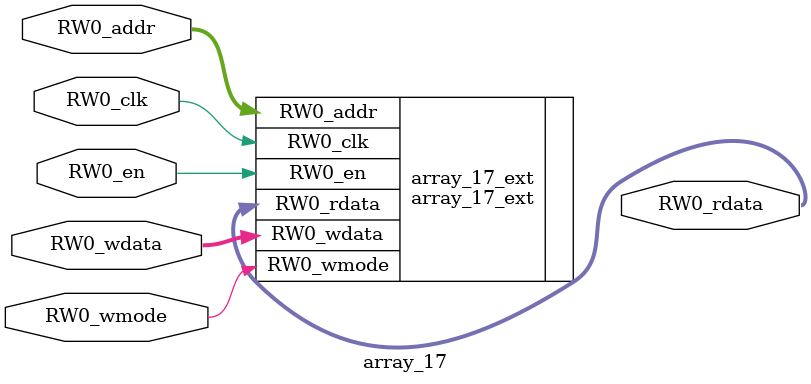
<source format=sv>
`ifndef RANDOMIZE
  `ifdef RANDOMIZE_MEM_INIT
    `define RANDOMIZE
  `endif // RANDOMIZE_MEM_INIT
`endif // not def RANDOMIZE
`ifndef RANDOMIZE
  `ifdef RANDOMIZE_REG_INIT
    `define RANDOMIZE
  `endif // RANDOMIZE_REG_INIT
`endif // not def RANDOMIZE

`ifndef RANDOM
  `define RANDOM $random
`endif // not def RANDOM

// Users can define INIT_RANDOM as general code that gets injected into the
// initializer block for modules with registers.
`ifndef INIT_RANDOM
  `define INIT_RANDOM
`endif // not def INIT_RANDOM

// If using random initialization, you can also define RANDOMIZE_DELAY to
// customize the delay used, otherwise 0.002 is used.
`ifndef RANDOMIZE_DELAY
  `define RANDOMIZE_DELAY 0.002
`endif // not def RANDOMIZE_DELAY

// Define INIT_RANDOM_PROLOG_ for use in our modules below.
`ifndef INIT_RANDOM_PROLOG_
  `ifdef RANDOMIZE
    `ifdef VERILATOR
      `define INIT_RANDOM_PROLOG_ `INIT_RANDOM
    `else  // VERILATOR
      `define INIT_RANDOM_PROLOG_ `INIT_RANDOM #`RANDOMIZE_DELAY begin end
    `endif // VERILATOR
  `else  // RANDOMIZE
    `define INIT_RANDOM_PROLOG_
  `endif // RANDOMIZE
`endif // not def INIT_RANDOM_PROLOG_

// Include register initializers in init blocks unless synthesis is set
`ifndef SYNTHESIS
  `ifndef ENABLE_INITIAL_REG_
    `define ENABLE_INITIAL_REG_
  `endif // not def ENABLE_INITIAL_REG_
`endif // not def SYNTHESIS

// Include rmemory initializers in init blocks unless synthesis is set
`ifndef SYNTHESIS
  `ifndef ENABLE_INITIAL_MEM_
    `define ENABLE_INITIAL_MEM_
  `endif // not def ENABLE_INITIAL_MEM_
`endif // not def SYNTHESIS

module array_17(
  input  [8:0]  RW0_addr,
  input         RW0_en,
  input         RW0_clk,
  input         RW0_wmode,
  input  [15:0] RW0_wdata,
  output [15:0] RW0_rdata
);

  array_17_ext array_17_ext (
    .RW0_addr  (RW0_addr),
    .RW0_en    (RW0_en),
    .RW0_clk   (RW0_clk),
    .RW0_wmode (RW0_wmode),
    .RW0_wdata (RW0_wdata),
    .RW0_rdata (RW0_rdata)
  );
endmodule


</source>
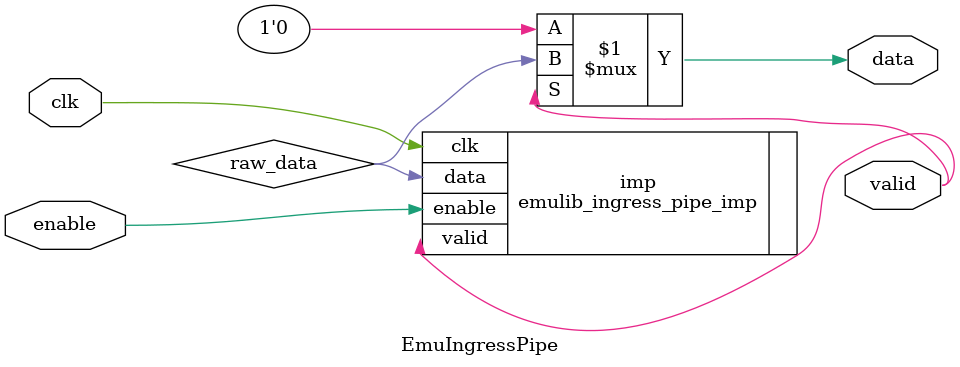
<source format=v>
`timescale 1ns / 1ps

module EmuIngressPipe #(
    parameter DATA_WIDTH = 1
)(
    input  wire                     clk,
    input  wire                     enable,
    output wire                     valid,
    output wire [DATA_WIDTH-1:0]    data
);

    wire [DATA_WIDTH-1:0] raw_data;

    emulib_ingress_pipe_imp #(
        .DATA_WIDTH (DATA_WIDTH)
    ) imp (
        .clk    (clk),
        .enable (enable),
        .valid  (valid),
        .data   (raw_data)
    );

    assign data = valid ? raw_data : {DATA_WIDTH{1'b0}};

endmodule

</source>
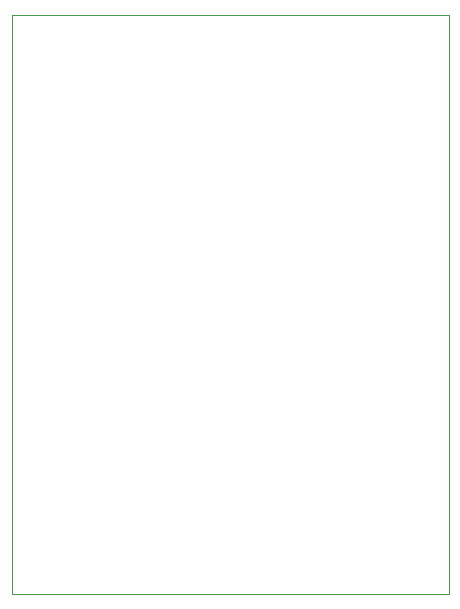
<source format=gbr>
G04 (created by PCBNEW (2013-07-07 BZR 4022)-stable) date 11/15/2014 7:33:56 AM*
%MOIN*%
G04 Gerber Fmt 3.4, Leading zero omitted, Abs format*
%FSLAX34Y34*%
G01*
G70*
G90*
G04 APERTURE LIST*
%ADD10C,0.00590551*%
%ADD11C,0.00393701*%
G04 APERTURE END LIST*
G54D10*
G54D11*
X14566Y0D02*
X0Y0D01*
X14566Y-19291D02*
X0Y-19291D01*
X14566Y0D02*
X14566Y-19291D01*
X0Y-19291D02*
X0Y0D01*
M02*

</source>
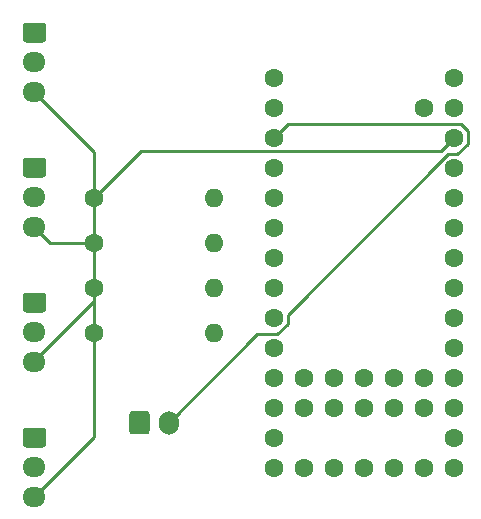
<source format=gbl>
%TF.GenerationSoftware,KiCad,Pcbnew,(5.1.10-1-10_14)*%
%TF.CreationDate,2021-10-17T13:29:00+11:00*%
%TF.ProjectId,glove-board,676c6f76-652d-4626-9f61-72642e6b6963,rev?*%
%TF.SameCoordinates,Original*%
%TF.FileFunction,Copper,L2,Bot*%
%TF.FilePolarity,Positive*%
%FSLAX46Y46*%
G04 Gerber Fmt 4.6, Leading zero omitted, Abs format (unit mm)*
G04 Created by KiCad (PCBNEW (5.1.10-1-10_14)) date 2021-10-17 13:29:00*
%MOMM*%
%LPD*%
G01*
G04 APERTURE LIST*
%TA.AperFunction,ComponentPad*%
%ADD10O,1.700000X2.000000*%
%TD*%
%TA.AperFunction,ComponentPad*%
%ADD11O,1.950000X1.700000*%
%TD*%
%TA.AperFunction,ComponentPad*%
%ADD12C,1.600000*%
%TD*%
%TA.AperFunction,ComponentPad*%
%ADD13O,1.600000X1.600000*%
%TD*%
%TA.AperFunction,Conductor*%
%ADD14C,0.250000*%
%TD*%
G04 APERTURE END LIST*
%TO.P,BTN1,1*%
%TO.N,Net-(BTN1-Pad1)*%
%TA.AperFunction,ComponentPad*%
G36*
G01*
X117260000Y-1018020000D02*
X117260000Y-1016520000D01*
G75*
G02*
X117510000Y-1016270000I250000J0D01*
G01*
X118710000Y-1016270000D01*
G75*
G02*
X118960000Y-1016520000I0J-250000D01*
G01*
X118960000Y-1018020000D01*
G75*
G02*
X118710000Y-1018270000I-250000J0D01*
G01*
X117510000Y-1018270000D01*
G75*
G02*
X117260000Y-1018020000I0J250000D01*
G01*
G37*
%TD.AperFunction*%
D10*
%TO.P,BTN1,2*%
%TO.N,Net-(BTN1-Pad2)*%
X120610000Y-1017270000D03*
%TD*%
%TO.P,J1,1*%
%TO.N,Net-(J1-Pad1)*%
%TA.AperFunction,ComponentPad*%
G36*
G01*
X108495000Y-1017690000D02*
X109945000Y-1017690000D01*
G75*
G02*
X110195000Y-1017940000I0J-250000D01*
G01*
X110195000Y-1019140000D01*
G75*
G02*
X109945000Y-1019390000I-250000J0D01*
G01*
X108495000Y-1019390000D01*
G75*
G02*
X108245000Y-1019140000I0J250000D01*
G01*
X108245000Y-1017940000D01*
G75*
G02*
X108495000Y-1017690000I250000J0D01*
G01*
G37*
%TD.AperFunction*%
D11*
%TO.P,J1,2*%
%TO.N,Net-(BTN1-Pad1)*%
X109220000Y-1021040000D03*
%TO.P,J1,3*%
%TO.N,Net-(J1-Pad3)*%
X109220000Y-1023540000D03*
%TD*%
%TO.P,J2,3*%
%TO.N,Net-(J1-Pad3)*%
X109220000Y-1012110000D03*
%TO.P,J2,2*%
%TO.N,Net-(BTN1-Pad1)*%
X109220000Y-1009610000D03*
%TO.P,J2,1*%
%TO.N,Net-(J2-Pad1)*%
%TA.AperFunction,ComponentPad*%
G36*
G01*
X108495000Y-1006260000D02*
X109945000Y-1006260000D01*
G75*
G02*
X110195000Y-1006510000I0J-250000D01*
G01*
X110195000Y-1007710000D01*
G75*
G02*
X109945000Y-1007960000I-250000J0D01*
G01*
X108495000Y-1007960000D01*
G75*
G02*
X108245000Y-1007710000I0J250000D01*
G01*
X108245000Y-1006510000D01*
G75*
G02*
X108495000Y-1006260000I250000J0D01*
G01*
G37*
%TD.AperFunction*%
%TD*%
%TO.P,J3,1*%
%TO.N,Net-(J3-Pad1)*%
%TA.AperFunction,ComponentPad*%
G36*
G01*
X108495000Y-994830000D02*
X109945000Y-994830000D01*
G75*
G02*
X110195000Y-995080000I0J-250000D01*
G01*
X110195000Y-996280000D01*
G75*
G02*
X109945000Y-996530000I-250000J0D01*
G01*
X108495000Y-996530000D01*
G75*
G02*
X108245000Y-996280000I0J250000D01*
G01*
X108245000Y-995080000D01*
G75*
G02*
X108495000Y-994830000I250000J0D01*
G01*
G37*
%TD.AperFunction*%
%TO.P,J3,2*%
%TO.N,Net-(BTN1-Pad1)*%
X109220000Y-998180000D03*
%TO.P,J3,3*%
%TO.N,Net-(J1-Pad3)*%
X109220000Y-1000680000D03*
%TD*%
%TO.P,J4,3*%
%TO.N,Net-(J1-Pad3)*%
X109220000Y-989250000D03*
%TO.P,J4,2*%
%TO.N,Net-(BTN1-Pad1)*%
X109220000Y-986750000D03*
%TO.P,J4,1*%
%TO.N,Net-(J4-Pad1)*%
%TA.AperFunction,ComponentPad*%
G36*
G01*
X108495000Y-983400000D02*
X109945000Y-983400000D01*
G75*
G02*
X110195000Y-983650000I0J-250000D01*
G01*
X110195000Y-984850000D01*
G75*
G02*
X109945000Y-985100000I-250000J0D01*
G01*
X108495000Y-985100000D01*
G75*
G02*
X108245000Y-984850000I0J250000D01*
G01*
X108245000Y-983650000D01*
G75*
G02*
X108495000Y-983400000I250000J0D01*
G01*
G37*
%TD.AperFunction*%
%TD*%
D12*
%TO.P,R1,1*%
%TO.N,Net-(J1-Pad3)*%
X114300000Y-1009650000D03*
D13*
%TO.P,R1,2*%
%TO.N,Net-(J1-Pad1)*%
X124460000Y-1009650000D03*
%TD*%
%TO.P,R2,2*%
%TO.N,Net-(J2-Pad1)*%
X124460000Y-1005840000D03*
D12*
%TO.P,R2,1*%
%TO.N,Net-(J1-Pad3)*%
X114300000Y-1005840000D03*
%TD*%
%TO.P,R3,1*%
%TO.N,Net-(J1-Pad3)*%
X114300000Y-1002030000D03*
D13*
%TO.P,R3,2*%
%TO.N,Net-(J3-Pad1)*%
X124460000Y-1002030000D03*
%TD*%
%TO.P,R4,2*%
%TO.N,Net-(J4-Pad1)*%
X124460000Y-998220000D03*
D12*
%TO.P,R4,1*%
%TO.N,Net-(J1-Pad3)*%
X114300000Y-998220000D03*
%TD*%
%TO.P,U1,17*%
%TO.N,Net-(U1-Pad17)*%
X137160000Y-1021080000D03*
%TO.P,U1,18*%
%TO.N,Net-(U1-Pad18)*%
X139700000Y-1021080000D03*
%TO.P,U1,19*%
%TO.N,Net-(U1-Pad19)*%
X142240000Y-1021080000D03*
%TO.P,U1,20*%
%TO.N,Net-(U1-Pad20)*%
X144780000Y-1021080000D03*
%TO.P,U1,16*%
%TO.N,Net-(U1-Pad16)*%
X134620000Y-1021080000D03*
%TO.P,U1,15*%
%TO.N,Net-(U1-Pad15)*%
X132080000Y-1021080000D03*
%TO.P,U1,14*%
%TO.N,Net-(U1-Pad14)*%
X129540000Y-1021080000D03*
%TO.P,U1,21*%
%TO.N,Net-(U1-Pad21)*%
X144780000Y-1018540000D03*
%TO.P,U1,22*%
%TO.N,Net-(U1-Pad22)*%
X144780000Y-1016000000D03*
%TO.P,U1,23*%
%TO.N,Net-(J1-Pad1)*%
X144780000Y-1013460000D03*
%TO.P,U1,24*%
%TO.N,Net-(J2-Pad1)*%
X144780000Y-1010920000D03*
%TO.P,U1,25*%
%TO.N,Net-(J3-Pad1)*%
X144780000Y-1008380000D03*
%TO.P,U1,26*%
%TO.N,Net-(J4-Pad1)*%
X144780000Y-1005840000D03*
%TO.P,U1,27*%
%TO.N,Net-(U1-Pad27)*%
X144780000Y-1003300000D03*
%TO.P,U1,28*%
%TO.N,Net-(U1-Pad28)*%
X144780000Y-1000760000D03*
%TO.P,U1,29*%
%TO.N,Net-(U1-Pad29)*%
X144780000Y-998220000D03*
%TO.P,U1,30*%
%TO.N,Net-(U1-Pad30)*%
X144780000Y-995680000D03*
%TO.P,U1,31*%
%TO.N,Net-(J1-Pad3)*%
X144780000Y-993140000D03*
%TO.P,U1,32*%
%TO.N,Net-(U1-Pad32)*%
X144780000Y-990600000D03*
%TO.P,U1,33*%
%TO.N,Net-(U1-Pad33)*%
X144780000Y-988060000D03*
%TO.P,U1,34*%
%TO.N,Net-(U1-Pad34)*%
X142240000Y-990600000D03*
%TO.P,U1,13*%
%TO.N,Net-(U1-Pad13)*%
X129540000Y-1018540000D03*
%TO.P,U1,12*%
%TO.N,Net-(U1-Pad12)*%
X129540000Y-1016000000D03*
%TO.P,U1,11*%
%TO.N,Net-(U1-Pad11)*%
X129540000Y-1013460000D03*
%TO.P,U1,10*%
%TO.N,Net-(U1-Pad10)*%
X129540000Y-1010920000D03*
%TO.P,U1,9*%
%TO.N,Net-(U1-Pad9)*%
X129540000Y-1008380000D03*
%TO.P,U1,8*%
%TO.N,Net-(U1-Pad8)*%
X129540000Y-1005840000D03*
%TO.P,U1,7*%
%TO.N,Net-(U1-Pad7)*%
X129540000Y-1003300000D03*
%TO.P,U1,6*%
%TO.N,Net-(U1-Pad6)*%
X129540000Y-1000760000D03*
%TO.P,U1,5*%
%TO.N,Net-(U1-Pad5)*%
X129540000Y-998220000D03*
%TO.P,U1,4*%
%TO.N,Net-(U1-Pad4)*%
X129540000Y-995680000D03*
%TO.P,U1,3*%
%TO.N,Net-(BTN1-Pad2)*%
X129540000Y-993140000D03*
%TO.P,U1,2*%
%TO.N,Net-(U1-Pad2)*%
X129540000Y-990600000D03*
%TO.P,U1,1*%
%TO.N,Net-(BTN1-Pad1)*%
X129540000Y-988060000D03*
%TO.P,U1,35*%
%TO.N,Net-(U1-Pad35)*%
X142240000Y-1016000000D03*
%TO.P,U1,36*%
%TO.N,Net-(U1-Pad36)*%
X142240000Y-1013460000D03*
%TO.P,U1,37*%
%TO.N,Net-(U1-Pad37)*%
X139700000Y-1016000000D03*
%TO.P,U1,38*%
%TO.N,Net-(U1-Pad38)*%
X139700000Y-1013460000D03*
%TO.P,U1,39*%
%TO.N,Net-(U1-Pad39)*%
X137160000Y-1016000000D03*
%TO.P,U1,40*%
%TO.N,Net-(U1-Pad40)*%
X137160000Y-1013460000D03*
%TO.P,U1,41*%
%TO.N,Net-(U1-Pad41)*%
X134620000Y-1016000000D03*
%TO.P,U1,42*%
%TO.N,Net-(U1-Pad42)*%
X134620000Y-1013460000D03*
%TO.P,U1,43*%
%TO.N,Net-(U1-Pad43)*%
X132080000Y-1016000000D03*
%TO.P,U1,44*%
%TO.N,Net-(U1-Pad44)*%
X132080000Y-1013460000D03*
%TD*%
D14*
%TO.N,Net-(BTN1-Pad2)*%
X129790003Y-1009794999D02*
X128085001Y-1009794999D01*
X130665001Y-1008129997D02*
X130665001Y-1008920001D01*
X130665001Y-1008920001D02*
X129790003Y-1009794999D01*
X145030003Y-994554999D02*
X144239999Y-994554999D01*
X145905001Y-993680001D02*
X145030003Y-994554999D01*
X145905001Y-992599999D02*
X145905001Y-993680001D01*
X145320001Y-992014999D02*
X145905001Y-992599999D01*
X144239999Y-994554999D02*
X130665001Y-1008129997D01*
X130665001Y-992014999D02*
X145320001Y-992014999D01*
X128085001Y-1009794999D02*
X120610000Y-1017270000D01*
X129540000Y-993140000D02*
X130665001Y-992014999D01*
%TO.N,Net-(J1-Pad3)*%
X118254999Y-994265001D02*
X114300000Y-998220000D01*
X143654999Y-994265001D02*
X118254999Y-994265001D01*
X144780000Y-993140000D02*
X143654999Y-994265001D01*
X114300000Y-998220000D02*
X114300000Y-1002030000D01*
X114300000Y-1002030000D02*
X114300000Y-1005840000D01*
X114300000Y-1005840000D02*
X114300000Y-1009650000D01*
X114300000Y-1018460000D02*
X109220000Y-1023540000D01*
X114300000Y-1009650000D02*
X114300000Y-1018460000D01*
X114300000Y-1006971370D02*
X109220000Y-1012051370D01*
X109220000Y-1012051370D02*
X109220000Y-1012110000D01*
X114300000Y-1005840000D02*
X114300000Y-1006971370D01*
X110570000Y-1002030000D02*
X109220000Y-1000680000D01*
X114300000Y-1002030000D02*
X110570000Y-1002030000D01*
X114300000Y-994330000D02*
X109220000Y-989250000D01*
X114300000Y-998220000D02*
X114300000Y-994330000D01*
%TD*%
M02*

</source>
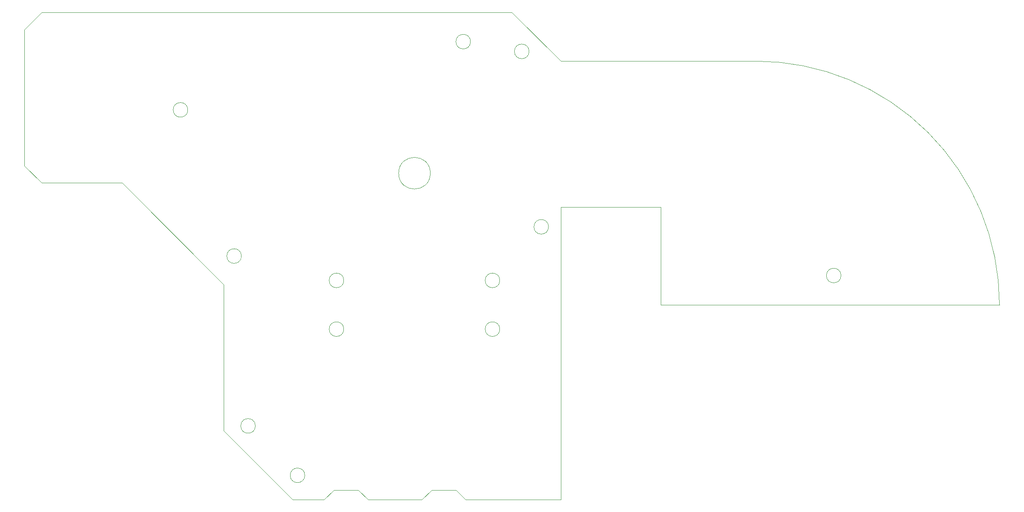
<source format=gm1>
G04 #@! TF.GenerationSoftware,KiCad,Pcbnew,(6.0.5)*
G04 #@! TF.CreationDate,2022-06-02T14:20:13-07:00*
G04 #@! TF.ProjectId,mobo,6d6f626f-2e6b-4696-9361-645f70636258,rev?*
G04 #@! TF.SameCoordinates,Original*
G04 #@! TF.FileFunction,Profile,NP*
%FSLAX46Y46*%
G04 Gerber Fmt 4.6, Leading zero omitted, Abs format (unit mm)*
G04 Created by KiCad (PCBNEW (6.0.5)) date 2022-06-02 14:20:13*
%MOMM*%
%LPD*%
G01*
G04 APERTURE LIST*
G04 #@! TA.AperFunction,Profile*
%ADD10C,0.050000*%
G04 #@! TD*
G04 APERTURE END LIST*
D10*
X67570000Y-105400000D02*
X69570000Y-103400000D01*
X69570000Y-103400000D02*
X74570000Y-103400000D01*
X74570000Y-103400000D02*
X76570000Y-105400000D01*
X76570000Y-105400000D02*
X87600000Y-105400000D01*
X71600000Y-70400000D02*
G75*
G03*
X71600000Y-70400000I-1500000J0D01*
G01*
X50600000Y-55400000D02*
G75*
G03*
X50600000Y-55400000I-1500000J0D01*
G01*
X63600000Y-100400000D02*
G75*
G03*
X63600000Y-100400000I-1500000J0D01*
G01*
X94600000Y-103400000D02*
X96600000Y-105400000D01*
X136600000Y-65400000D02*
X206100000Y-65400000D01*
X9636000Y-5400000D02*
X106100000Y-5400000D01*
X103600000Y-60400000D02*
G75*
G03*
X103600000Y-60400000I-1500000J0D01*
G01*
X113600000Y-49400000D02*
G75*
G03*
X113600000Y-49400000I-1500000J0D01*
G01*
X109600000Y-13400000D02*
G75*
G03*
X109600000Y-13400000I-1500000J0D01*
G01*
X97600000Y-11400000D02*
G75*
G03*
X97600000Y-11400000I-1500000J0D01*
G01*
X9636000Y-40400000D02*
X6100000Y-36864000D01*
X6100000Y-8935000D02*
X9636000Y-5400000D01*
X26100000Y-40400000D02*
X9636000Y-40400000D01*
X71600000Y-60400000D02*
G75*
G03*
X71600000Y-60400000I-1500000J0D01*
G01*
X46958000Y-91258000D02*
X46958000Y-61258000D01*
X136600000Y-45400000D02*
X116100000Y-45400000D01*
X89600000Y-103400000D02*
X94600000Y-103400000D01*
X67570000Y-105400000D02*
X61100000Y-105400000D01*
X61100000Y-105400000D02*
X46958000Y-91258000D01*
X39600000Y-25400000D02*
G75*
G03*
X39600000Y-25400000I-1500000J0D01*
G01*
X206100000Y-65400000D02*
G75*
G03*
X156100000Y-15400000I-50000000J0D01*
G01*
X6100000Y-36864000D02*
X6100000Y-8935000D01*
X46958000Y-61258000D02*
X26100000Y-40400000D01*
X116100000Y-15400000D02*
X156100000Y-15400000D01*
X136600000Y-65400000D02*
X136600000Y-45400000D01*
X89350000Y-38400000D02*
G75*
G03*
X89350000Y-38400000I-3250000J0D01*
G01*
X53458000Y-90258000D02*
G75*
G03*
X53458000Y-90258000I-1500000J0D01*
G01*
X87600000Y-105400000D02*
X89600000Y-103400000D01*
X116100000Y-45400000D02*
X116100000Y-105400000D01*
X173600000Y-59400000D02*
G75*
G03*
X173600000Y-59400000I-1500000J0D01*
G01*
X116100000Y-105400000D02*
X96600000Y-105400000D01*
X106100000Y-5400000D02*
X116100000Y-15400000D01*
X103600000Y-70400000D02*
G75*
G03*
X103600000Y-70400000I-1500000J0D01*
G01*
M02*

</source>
_ _ _ _ _ _ _
■ Task to carry out: Repeat exactly the lines from the line containing "X89600000Y-103400000D01*" through the last line of the records above, including both, and nothing else.

■ Your response:
X89600000Y-103400000D01*
X116100000Y-45400000D02*
X116100000Y-105400000D01*
X173600000Y-59400000D02*
G75*
G03*
X173600000Y-59400000I-1500000J0D01*
G01*
X116100000Y-105400000D02*
X96600000Y-105400000D01*
X106100000Y-5400000D02*
X116100000Y-15400000D01*
X103600000Y-70400000D02*
G75*
G03*
X103600000Y-70400000I-1500000J0D01*
G01*
M02*

</source>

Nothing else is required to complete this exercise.